Macromolecular crowding could influence the binding affinity of the polyzwitterion-conjugated proteins. Herein, the hydrolysis of N-succinyl-Ala-Ala-Pro-Phe p-nitroanilide by the poly(carboxybetaine) conjugated α-chymotrypsin (PCT) was employed as a model system to investigate the modulation of the binding affinity of the polyzwitterion-conjugated proteins by the ion-specific effects in the crowded environments. In comparison with the bare α-chymotrypsin (BCT), the binding affinity of the PCT to the peptide is stronger in the dilute solutions but becomes weaker in the crowded environments. Our study demonstrates that the kosmotropic Ac anion is incapable of achieving a stronger enzymatic binding affinity of the PCT than the BCT in the highly crowded environments. By contrast, the binding affinity of the PCT can be enhanced to be stronger than that of the BCT by the chaotropic SCN anion in the crowded environments.

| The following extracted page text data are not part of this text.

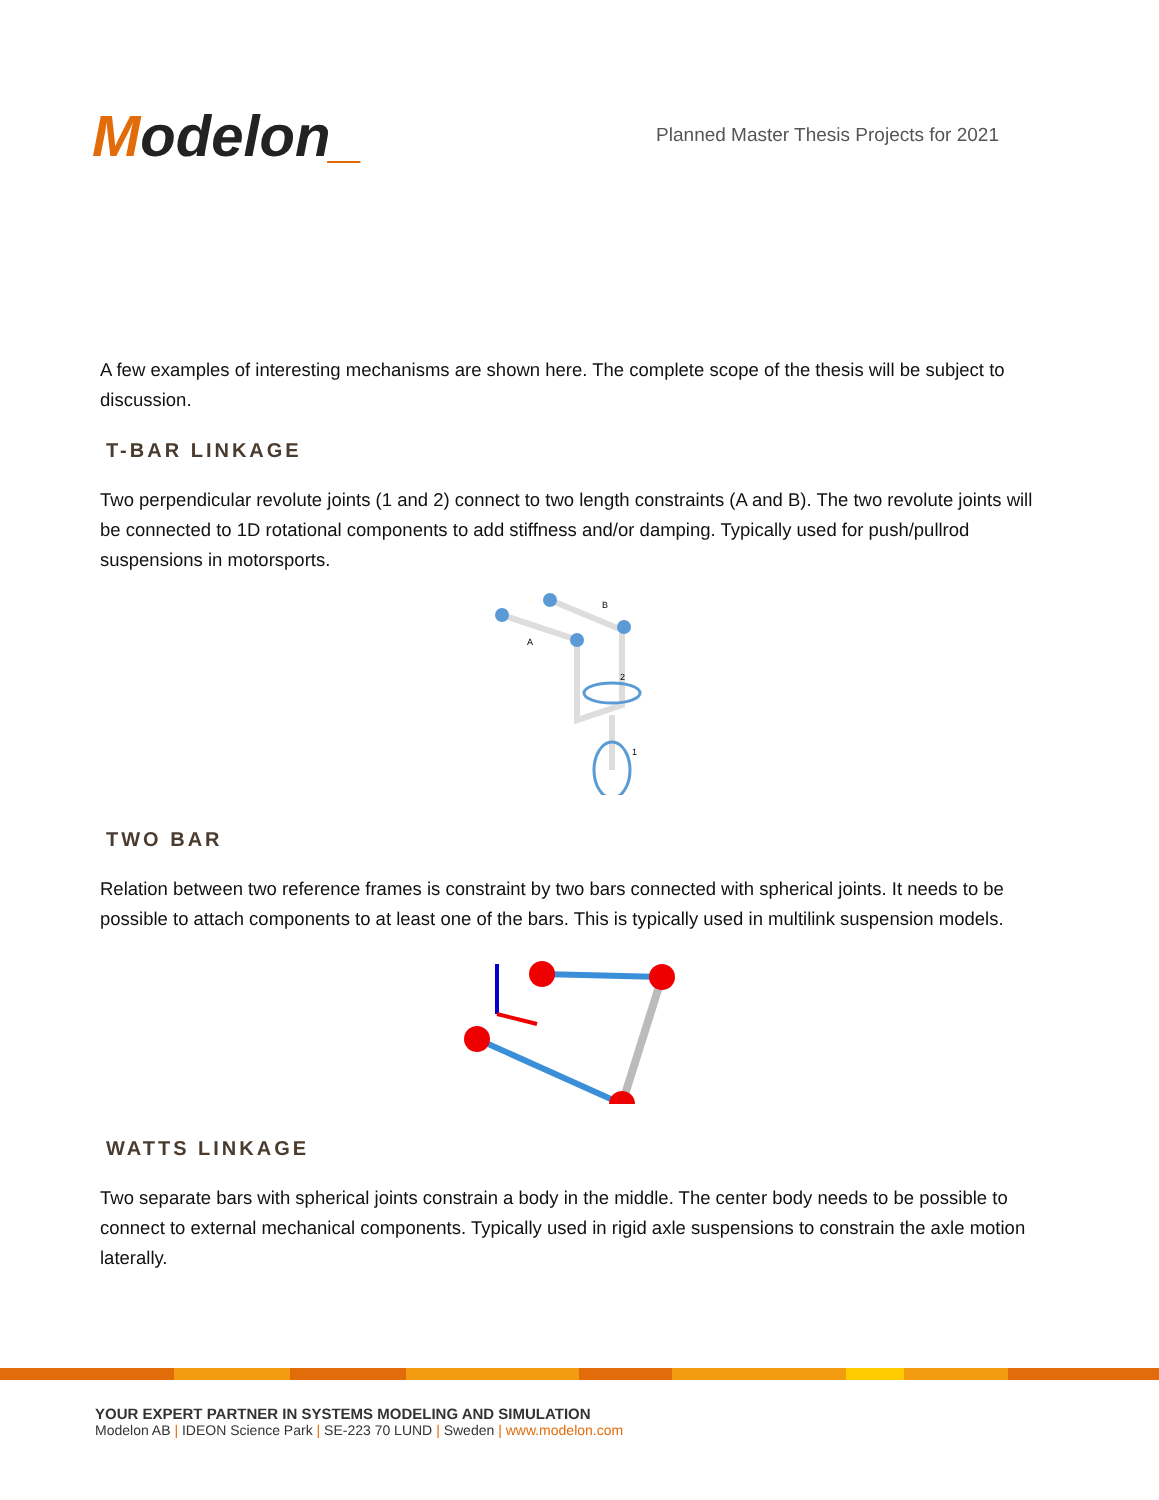Modelon_
Planned Master Thesis Projects for 2021
A few examples of interesting mechanisms are shown here. The complete scope of the thesis will be subject to discussion.
T-BAR LINKAGE
Two perpendicular revolute joints (1 and 2) connect to two length constraints (A and B). The two revolute joints will be connected to 1D rotational components to add stiffness and/or damping. Typically used for push/pullrod suspensions in motorsports.
A
B
2
1
TWO BAR
Relation between two reference frames is constraint by two bars connected with spherical joints. It needs to be possible to attach components to at least one of the bars. This is typically used in multilink suspension models.
WATTS LINKAGE
Two separate bars with spherical joints constrain a body in the middle. The center body needs to be possible to connect to external mechanical components. Typically used in rigid axle suspensions to constrain the axle motion laterally.
YOUR EXPERT PARTNER IN SYSTEMS MODELING AND SIMULATION
Modelon AB | IDEON Science Park | SE-223 70 LUND | Sweden | www.modelon.com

大分子拥挤可能会影响聚两性离子缀合蛋白的结合亲和力。在此,通过聚(羧基甜菜碱)缀合的α-糜蛋白酶(PCT)水解 N-琥珀酰基-丙氨酸-丙氨酸-脯氨酸对硝基苯胺作为模型体系,研究了在拥挤环境中离子特异性效应对聚两性离子缀合蛋白结合亲和力的调节。与裸α-糜蛋白酶(BCT)相比,PCT 与肽的结合亲和力在稀溶液中较强,但在拥挤环境中较弱。我们的研究表明,在高拥挤环境中,亲水分子 Ac 阴离子不能使 PCT 比 BCT 具有更强的酶结合亲和力。相比之下,在拥挤环境中,离于 SCN 阴离子可以增强 PCT 的结合亲和力,使其强于 BCT。